Any path to $w$ must pass through one of the $v_i$ , and so the length of the longest path to $u$ is the

$\ell(u)=\text{max}_i \big[\ell(v_i)+w(e_i)\big]$

Typically we will want to find the longest path in addition to just knowing its length, and an easy way to do this is to record the edges $e_i$ that achieve the maximum. Then we can find the long paths in reverse by starting from $F$ and going to any recorded vertex.

Example of the algorithm

We illustrate the longest path algorithm with our example graph.

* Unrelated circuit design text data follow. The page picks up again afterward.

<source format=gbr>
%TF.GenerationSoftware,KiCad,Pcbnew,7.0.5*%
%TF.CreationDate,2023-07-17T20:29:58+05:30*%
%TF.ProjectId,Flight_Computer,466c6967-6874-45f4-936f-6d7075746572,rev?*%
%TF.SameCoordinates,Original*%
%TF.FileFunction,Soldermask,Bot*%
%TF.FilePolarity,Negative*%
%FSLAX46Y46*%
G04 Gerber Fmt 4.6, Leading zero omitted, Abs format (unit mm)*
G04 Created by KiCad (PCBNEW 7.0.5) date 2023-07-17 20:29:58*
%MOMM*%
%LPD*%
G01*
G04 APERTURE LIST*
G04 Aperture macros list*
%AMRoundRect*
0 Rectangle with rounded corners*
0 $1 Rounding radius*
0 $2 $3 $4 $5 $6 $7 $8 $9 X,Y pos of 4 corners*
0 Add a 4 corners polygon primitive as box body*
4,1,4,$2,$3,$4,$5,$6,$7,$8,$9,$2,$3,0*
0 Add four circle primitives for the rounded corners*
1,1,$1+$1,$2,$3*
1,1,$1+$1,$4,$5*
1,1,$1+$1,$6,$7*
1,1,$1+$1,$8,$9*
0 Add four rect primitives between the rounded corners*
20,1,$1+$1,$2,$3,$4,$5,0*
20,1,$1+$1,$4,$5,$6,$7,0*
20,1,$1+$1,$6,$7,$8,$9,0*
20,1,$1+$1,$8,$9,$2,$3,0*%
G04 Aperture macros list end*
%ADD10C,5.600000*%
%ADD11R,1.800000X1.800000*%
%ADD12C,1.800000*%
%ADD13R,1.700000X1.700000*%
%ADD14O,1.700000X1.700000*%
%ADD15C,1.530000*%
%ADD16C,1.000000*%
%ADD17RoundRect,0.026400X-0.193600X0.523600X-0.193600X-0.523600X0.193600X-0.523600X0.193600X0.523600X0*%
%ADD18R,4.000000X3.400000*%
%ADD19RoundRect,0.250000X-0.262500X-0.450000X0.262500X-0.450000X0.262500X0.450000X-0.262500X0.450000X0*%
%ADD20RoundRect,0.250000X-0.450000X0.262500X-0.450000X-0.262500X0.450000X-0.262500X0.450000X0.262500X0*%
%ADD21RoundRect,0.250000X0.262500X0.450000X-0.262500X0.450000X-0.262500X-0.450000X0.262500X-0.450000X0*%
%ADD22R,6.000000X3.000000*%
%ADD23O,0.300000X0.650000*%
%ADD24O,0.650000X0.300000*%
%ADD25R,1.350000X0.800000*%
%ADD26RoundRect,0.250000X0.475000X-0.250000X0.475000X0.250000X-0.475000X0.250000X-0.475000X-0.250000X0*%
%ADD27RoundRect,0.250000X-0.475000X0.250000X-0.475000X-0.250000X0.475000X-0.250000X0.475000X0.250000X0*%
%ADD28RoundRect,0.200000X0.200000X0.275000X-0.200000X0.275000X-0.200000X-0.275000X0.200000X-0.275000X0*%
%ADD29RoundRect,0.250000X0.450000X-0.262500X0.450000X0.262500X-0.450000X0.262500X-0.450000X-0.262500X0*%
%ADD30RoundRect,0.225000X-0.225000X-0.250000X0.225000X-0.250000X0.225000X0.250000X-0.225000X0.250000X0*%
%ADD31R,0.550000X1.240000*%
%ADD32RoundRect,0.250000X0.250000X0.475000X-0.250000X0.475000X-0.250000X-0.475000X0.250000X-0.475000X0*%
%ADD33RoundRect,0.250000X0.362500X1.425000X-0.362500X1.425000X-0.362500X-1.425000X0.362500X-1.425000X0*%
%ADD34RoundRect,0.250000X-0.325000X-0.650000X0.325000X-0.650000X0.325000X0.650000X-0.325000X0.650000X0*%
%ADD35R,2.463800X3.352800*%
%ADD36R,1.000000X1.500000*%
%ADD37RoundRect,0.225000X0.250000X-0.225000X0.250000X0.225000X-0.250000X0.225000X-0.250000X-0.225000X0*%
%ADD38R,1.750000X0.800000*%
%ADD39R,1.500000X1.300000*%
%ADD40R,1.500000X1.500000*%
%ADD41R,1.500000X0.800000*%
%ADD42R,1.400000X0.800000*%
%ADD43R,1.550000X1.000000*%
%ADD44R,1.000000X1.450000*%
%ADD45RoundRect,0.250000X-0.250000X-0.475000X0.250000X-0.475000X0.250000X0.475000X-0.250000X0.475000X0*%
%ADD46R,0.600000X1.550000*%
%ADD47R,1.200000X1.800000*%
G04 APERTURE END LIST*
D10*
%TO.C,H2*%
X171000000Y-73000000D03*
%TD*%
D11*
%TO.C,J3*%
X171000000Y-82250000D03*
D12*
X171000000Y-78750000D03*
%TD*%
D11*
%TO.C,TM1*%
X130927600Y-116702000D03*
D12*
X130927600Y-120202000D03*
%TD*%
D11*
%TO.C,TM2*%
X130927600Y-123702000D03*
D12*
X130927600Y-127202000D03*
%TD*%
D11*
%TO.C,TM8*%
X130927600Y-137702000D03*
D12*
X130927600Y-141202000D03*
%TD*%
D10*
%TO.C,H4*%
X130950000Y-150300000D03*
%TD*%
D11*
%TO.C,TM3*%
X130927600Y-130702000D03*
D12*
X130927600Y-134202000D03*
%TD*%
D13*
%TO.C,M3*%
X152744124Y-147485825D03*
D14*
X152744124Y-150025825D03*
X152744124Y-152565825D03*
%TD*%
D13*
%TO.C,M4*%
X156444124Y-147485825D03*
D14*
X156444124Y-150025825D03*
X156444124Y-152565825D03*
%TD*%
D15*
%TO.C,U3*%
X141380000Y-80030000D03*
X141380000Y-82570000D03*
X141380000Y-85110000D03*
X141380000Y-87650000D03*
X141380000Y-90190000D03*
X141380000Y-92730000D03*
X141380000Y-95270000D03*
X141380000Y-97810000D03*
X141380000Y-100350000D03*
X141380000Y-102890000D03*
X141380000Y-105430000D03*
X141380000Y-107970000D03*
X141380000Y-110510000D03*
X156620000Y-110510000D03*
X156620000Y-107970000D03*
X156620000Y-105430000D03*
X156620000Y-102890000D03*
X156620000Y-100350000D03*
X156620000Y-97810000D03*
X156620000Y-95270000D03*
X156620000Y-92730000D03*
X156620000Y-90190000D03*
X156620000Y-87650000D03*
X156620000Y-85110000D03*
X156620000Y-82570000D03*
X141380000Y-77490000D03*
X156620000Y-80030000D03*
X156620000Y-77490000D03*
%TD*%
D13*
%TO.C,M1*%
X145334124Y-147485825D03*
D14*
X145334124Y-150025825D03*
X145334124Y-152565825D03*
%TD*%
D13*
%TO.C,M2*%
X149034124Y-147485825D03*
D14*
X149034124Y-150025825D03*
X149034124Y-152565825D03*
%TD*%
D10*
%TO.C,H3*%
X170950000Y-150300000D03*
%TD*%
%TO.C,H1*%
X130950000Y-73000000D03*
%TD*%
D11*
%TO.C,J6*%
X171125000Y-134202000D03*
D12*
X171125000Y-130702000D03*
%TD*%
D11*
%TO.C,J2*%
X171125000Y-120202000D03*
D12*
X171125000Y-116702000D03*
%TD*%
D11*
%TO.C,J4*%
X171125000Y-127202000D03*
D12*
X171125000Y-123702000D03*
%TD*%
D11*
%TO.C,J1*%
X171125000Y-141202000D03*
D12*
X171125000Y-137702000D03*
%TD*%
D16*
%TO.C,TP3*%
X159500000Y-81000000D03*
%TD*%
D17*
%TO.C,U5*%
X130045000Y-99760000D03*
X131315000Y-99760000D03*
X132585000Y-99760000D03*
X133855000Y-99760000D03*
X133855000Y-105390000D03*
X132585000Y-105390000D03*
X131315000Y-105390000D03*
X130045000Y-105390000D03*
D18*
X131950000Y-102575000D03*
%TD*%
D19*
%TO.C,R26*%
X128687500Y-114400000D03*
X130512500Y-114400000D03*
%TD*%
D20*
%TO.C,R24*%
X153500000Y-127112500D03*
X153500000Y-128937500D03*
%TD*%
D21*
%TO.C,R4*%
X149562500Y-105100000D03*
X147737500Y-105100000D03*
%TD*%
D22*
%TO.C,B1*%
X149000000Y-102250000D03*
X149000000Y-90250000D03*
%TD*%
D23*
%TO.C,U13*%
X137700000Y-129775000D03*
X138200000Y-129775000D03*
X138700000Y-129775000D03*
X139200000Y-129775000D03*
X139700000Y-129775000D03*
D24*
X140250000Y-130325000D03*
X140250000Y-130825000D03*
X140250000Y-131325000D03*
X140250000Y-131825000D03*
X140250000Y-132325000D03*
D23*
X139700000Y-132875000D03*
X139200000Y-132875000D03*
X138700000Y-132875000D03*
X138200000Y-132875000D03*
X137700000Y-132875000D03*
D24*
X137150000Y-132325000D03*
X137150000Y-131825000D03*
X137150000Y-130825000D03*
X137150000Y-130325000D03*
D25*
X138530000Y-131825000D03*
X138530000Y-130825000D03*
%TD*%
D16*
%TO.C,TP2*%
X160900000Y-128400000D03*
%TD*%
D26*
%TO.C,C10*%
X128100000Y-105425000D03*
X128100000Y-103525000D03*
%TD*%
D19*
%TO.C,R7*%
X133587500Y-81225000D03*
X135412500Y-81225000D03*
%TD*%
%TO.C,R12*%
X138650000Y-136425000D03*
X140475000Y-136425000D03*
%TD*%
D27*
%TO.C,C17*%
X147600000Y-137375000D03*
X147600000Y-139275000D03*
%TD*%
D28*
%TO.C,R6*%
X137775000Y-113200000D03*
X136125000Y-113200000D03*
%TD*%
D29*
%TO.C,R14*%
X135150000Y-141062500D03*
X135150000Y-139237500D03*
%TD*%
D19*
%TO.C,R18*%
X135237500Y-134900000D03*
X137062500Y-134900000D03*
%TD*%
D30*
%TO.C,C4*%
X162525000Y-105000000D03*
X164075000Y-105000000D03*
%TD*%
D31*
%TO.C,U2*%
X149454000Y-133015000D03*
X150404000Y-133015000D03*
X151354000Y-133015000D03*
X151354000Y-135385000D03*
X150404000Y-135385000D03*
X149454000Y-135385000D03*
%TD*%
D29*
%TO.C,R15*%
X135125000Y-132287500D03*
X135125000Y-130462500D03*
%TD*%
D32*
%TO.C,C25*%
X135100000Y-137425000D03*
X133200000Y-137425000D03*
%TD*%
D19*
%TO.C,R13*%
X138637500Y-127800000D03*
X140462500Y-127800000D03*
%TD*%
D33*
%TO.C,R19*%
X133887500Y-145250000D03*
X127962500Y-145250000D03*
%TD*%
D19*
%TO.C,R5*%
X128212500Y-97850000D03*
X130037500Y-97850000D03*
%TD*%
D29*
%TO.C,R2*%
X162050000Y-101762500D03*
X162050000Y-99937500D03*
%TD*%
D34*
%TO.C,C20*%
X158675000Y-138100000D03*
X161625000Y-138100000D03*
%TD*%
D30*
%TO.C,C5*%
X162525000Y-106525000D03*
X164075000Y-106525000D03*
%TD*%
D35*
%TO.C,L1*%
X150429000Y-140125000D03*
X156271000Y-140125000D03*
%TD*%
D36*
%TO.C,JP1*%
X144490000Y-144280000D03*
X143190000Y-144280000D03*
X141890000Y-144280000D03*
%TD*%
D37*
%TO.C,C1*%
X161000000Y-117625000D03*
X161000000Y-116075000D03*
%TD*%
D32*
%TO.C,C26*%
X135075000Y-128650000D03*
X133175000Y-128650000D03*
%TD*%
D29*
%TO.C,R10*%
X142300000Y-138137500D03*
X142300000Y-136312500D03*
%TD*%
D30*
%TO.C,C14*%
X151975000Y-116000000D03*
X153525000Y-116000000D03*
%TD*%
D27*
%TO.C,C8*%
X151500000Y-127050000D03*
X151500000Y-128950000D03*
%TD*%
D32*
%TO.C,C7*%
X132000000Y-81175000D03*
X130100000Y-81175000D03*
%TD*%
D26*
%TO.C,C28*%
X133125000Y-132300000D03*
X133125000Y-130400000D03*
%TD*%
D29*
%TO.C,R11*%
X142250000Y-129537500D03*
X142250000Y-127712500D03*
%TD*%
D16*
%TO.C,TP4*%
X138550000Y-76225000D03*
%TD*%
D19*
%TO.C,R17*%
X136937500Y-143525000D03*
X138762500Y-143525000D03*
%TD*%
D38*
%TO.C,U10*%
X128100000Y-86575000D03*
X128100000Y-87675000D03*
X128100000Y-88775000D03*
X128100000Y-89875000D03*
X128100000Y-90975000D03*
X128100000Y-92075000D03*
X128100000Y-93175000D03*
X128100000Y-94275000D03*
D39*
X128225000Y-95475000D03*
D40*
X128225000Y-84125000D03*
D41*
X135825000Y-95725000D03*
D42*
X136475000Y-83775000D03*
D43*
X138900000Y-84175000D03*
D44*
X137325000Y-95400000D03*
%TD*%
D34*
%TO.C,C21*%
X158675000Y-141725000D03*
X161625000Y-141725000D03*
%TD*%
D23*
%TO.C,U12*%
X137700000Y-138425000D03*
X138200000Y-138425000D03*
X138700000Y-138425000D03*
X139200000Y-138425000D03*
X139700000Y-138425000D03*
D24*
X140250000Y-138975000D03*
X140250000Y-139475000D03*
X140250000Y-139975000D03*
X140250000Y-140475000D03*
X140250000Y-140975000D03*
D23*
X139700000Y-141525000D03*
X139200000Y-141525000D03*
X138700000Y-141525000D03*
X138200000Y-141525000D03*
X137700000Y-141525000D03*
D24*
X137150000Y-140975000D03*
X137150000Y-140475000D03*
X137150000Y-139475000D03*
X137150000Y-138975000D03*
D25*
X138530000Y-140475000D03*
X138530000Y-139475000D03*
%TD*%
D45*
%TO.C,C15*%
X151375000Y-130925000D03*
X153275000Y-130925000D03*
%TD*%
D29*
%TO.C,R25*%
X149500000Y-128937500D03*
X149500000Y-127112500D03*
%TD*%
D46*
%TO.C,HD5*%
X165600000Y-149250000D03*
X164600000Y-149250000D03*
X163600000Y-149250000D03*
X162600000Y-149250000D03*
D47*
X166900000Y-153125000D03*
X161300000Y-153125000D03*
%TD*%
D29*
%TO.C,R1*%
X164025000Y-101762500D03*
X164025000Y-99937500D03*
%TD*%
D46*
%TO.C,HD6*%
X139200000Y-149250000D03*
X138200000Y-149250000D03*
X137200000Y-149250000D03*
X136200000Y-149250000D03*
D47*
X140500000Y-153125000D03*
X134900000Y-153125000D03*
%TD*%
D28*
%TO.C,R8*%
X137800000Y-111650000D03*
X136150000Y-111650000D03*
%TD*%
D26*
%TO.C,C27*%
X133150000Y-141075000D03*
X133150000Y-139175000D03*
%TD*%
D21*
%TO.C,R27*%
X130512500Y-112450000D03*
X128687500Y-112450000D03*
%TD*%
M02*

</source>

Our start vertex is $S$ , and so $\ell(S)=0$ .

Vertex 1 has only one incoming edge: $A$ , with weight 6, and so $\ell(1)=6+\ell(S)=6$ .

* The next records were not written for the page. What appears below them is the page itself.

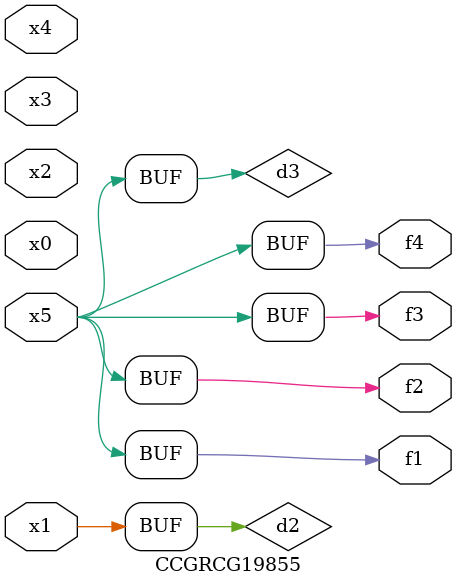
<source format=v>
module CCGRCG19855(
	input x0, x1, x2, x3, x4, x5,
	output f1, f2, f3, f4
);

	wire d1, d2, d3;

	not (d1, x5);
	or (d2, x1);
	xnor (d3, d1);
	assign f1 = d3;
	assign f2 = d3;
	assign f3 = d3;
	assign f4 = d3;
endmodule

</source>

Vertex 2 has two incoming edges: $B$ and $D$ , and so we see that $\ell(2)$ is the maximum of $w(D)+\ell(1)=3+6=9$ , and $w(B)+\ell(S)=7+0=7$ , and so $\ell(2)=9$ .

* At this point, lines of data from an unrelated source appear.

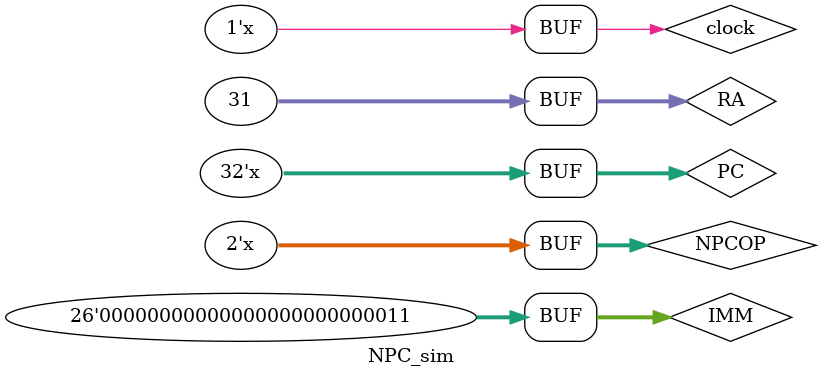
<source format=v>
`timescale 1ns / 1ps


module NPC_sim();
    
    reg [31:0] PC;
    reg [25:0] IMM;
    reg [1:0] NPCOP;
    reg [31:0] RA;
    reg clock;
    wire [31:0] PC4;
    wire [31:0] NPCtoPC;
    
    
    NPC nnn(
    
      .PC(PC),
      .IMM(IMM),
      .NPCOP(NPCOP),
      .RA(RA),
      
      .PC4(PC4),
      .NPCtoPC(NPCtoPC)
    );
    
    
    initial
    begin
      #100  PC = 32'b0;
      #100 IMM = 26'b011;
      #100  NPCOP = 2'b00;
      #100  RA = 32'b011111;
    end
    
    always 
    begin
        #5 clock = ~clock;
          #50 PC = PC + 4;
          #100 NPCOP = NPCOP + 1;
    end
endmodule

</source>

Vertex 3 has just one incoming edge: $C$ , and so $\ell(3)=w(C)+\ell(1)=4+6=10$ .

Vertex 4 has two incoming edges: $G$ and $E$ , and so $\ell(4)$ is the maximum of $w(G)+\ell(3)=3+10=13$ and $w(E)+\ell(2)=4+9=13$ . Thus, the maximum is achieved in two different ways, and we see that there are two paths of length 13 from $S$ to $4$ – $S-1-3-4$ and $S-1-2-4$ .

Finally, vertex $F$ has two incoming edges, $F$ and $H$ , and so $\ell(F)$ is the maximum of $w(F)+\ell(3)=10+10=20$ and $w(H)+\ell(4)=10+13=23$ . There are two paths that achieve this maximum – $A-C-G-H$ and $A-D-E-H$ .

Critical path analysis

Apart from knowing the minimum time for completion of the project, finding the longest paths is useful for analysing where to put resources. In particular, which tasks, if they run slightly over, would make the whole project run late? Which tasks, if they were able to finish slightly early, would make the whole project finish early?

To make the whole project run later, we need to increase the length of the longest path, which means we to increase the length of any long path. Thus, the edges that would make the whole project run over are those contained in any longest path – in our graph, these are edges $A,C,D,E, G$ and $H$ .

To make the whole project finish early, we need to decrease the length of every longest path, and so these are the edges that are included in every longest path. In our graph, these are edges $A$ and $H$ .

These ideas can be developed further, to list for each task the earliest possible starting time, and the latest starting time that is possible while still finishing the whole project in the minimum amount of time.